Detective Superintendent Peter Ratcliffe, Head of the City of London Police’s Economic Crime Funded Units, commented:

“Insurance fraud is not a victimless crime and the effect of dishonest claims are felt by everyone. As well as bogus insurance claims inevitably increasing premiums for honest customers, certain tactics used by fraudsters, such as ‘crash for cash’, put the lives of innocent members of the public at serious risk.”

“Despite these encouraging figures, which show that IFED and the insurance industry are working well to combat insurance fraud, it’s vital that we don’t ease up on our efforts. The fight against insurance fraud is an ongoing one, so we need to continue working together to prevent and detect this crime type, and ultimately bring the criminals involved to justice.”


Ben Fletcher, Director of the Insurance Fraud Bureau, said:

“ABI’s latest figures help to draw attention to the clear challenges we are facing in the fight against insurance fraud.”

“Insurance fraud is not a victimless crime, because fraudsters who carry out dangerous scams like ‘Crash for Cash’ and who deliberately damage property put lives at risk.
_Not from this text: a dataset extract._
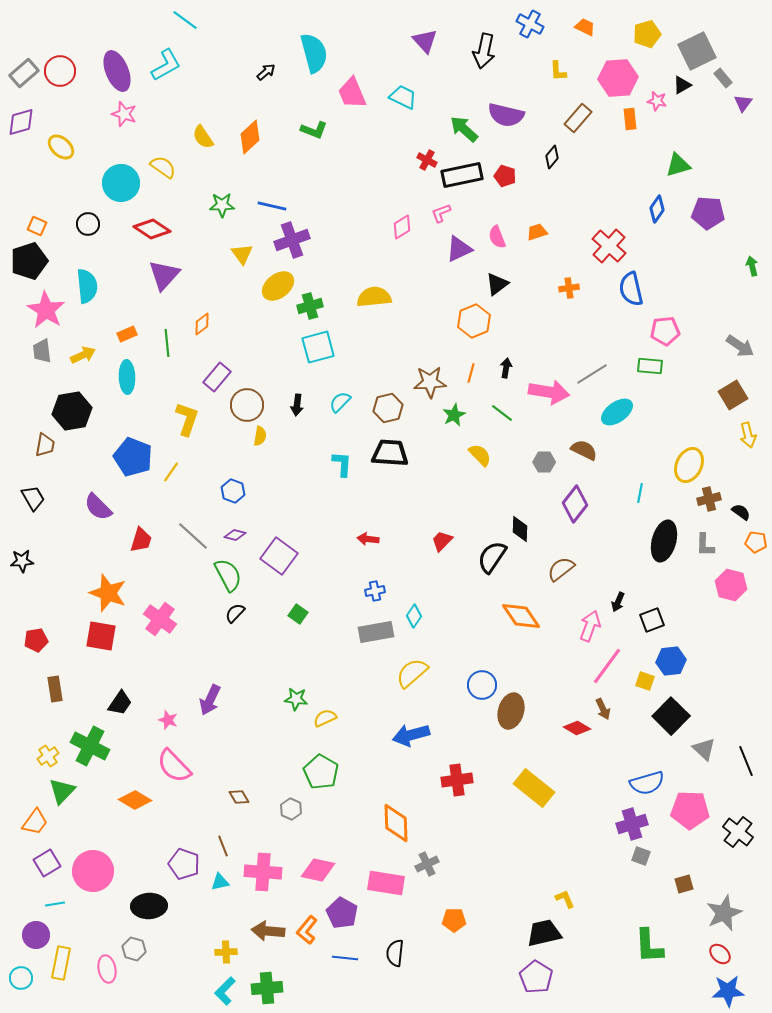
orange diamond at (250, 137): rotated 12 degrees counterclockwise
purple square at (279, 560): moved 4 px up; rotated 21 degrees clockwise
These statistics show the problem remains significant and the sad reality is that the frequency of these scams normally only increases in times of recession and financial hardship.”

“By the public reporting evidence of insurance fraud to the IFB’s Cheatline, we are able to work with insurers and the police to take action. We’ll be campaigning in the months ahead to encourage more people to step forward and report insurance fraud.”